THE DATA: Begin

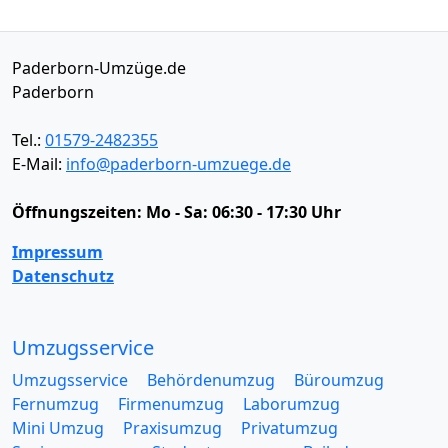
Paderborn-Umzüge.de
Paderborn
Tel.:
01579-2482355
E-Mail:
info@paderborn-umzuege.de
Öffnungszeiten:
Mo - Sa: 06:30 - 17:30 Uhr
Impressum
Datenschutz
Umzugsservice
Umzugsservice
Behördenumzug
Büroumzug
Fernumzug
Firmenumzug
Laborumzug
Mini Umzug
Praxisumzug
Privatumzug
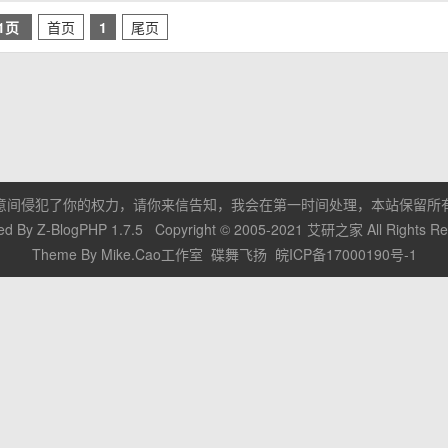
/1页
首页
1
尾页
意间侵犯了你的权力，请你来信告知，我会在第一时间处理，本站保留所
ed By
Z-BlogPHP 1.7.5
Copyright © 2005-2021
艾研之家
All Rights R
Theme By
Mike.Cao工作室
碟舞飞扬
皖ICP备17000190号-1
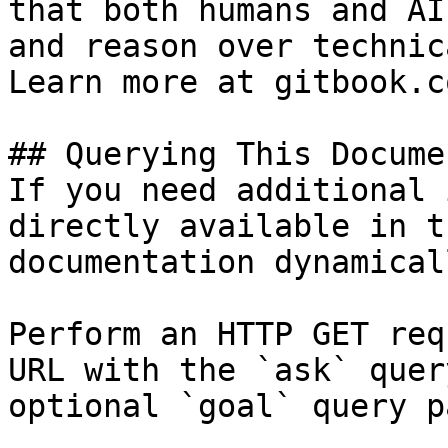
that both humans and AI
and reason over technic
Learn more at gitbook.co
## Querying This Docume
If you need additional 
directly available in t
documentation dynamical
Perform an HTTP GET req
URL with the `ask` quer
optional `goal` query p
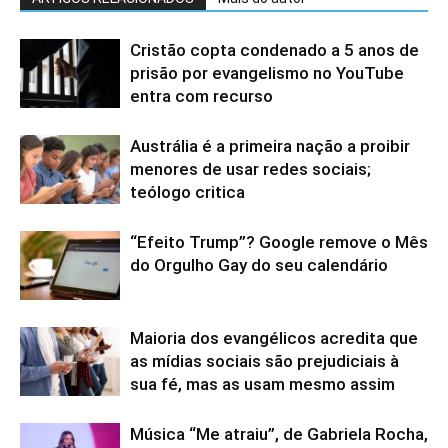
Cristão copta condenado a 5 anos de
prisão por evangelismo no YouTube
entra com recurso
Austrália é a primeira nação a proibir
menores de usar redes sociais;
teólogo critica
“Efeito Trump”? Google remove o Mês
do Orgulho Gay do seu calendário
Maioria dos evangélicos acredita que
as mídias sociais são prejudiciais à
sua fé, mas as usam mesmo assim
Música “Me atraiu”, de Gabriela Rocha,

THE DATA: End

#### EXERCISE OBJECTIVE
Report every line in the data that holds "sociais", copying each one.

#### WRITTEN ANSWER
menores de usar redes sociais;
as mídias sociais são prejudiciais à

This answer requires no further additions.